Remember Flashcards
Silent
Form
‘silent land’
‘Remember’ is a poem centered on death, ironically taking the form of a love poem - this petrachan sonnet is used to demonstrate the connection between love and death. The metaphor of a ‘silent land’ for death implies that there is nothing, no emotions or feelings, in the afterlife, but the choice of a euphemism softens the blow, as if this is a truth that is hard to accept. It indicates a conflict of worlds, between religion and science to portray death, a common struggle that many Victorians experienced with science causing doubt in the traditional Christian view of the afterlife.
Gone
‘gone away, gone far away’
The incremental repetition, which escalates due to the intensifier, demonstrates death and life as being separated forever, a despairing tone used to highlight this distance - it reinforces the distance that is growing between the speaker and her lover and emphasizes the boundary that exists between life and death. This echoes the Victorian obsession with death, and perhaps the panic at what lies beyond the afterlife is influenced by religious doubt. The iambic pentameter, regular rhythm and repetitive structure echo the circle of life, with death an inevitable part of the equation, yet the end-stop after nearly every line expressed the finality of death - it is this mystery regarding the relentless force of death that created the obsession in the Victorian period.
Remember
The volta, ‘Yet, indicates the implicit change in response to death, reinforced by the difference in language: when previously using imperatives, such as ‘remember me’, to demonstrate her assurance about death, the narrator changes to the more tentative ‘if’, appearing uneasy regarding death.

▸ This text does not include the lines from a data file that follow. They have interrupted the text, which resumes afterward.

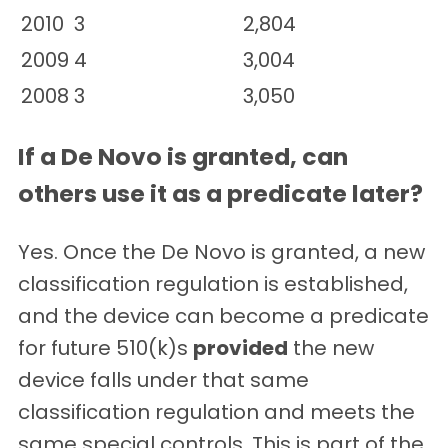
2010
3
2,804
2009
4
3,004
2008
3
3,050
If a De Novo is granted, can
others use it as a predicate later?
Yes. Once the De Novo is granted, a new
classification regulation is established,
and the device can become a predicate
for future 510(k)s
provided
the new
device falls under that same
classification regulation and meets the
same special controls. This is part of the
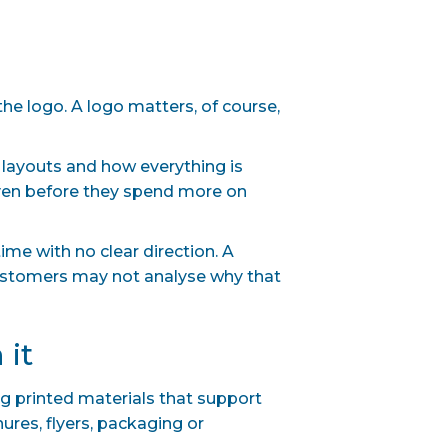
the logo. A logo matters, of course,
, layouts and how everything is
even before they spend more on
ime with no clear direction. A
Customers may not analyse why that
 it
ng printed materials that support
res, flyers, packaging or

The term ‘remember’ runs like a refrain throughout the sonnet, however its power seems to decrease through the poem, rather as if the voice and memory of the speaker is fading from life: The first two imperative verbs are placed at the start rather than the end of the first and fifth lines, but towards the end of the poem it is further qualified in adverbial sub-clauses by ‘And afterwards’ and ‘Better .. you / Than .. you’ in the sestet, losing its association with ‘me’. This juxtaposition in certainty and uncertainty may show a personal conflict for the author - Rossetti, a strong religious woman would have no doubt experienced some kind of struggle between the changing Victorian society, and her Christian faith - it appears that she no longer knows how to respond to death.